In Kansas, TANF cash assistance has experienced significantly declining caseloads (meaning fewer families receive TANF cash assistance in Kansas). Cash assistance paid to families also has less purchasing power now than it did when the program was created in 1997. At the federal level, the TANF block grant has been essentially unchanged since the late 1990s. In Kansas, income rules have also remained unchanged since the late 1990s. The effect is that fewer Kansans may meet the income eligibility requirements. Further, although monthly payment amounts haven’t decreased, they also haven’t been adjusted for inflation since the program’s inception in 1997. At the state level, Kansas has implemented several TANF cash assistance rules in the last 10 years that may have resulted in fewer TANF recipients. These changes include limiting the amount of time to receive assistance and changing work rules. We attempted to measure the effect of these changes on participant outcomes (employment, wages, use of other social programs). We were unable to calculate the impact Kansas’s eligibility changes had on outcomes due to DCF’s data limitations. However, national studies we reviewed suggest TANF eligibility rules like Kansas’s may have negative impacts on participants’ outcomes.

Recommendations

We did not make any recommendations for this audit. 

Agency Response

On August 15, 2024, we provided the draft audit report to the Kansas Department for Children and Families. Because we did not make any recommendations, the agency’s written response was optional. The agency chose not to submit a response.
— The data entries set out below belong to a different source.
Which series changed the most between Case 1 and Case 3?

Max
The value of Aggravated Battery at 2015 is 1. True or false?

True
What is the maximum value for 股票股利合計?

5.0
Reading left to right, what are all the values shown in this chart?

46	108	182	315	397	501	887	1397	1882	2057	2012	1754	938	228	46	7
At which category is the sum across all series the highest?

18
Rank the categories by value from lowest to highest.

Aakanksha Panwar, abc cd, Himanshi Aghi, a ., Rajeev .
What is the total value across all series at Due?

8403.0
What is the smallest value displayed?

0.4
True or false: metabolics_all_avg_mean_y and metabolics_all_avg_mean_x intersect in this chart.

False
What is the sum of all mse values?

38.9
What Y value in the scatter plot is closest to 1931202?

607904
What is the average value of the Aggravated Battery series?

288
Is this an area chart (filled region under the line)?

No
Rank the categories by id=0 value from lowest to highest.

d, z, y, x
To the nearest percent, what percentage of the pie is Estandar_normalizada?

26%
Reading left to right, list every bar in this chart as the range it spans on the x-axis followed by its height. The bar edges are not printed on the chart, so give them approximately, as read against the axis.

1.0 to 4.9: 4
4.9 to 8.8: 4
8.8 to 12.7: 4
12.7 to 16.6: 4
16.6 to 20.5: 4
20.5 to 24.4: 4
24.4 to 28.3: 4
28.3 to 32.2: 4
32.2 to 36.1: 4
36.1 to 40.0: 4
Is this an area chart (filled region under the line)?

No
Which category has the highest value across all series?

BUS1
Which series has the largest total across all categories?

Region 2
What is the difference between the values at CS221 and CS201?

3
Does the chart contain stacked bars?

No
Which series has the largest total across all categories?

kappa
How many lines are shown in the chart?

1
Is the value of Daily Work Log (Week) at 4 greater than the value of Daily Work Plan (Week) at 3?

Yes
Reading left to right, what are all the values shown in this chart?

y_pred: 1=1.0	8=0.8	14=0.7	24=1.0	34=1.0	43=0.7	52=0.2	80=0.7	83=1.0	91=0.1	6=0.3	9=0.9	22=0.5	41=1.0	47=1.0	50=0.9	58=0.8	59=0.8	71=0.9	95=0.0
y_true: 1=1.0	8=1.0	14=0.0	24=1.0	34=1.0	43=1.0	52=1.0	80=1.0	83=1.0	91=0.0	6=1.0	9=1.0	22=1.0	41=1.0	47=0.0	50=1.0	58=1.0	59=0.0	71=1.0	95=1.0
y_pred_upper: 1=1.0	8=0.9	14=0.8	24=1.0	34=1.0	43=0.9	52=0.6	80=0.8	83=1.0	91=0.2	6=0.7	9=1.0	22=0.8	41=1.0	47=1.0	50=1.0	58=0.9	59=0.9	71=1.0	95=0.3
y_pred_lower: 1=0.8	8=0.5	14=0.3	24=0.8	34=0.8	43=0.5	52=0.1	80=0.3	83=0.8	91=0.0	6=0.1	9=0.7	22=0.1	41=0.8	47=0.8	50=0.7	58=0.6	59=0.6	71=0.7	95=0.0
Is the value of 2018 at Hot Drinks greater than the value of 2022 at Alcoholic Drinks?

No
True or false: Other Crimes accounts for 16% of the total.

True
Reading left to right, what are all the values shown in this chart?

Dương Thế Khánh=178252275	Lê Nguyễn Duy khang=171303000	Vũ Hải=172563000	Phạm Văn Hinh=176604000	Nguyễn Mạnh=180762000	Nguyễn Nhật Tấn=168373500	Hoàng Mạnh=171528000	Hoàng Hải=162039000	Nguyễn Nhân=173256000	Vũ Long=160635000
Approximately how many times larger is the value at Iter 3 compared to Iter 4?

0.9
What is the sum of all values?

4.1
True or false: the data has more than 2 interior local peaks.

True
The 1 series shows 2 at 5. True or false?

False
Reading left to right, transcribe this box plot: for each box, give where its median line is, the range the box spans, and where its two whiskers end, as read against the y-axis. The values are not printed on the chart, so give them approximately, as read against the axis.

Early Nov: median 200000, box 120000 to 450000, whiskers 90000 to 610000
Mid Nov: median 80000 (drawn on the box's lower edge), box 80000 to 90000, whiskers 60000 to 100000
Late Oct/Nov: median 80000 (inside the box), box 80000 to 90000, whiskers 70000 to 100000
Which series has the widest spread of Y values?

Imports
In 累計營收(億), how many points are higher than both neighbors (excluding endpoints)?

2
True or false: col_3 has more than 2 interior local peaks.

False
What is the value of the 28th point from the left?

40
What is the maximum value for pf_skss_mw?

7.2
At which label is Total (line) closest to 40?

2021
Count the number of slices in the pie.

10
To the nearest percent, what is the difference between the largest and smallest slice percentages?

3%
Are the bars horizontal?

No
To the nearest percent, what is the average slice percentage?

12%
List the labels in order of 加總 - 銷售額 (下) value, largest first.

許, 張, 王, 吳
Appendix A – Cited References

This appendix lists the major publications we relied on for this report.

  1. The effect of welfare sanctions on TANF exits and employment (October, 2013). Chi-FangWu, Maria Cancian, Geoffrey Wallace.
  2. Do Welfare Sanctions Help or Hurt the Poor? Estimating the Causal Effect of Sanctioning on Client Earnings (December, 2013). Richard C. Fording, Sanford F. Schram, and Joe Soss.
  3. Associations Between State TANF Policies, Child Protective Services Involvement, And Foster Care Placement (December, 2022). Donna K. Ginther and Michelle Johnson-Motoyama.
  4. Outcomes and outputs: Long-term effects of Temporary Assistance for Needy Families on caseload enrollment and poverty (January, 2017). Jaclyn Bunch, Scott Liebertz, and Kerri Milita.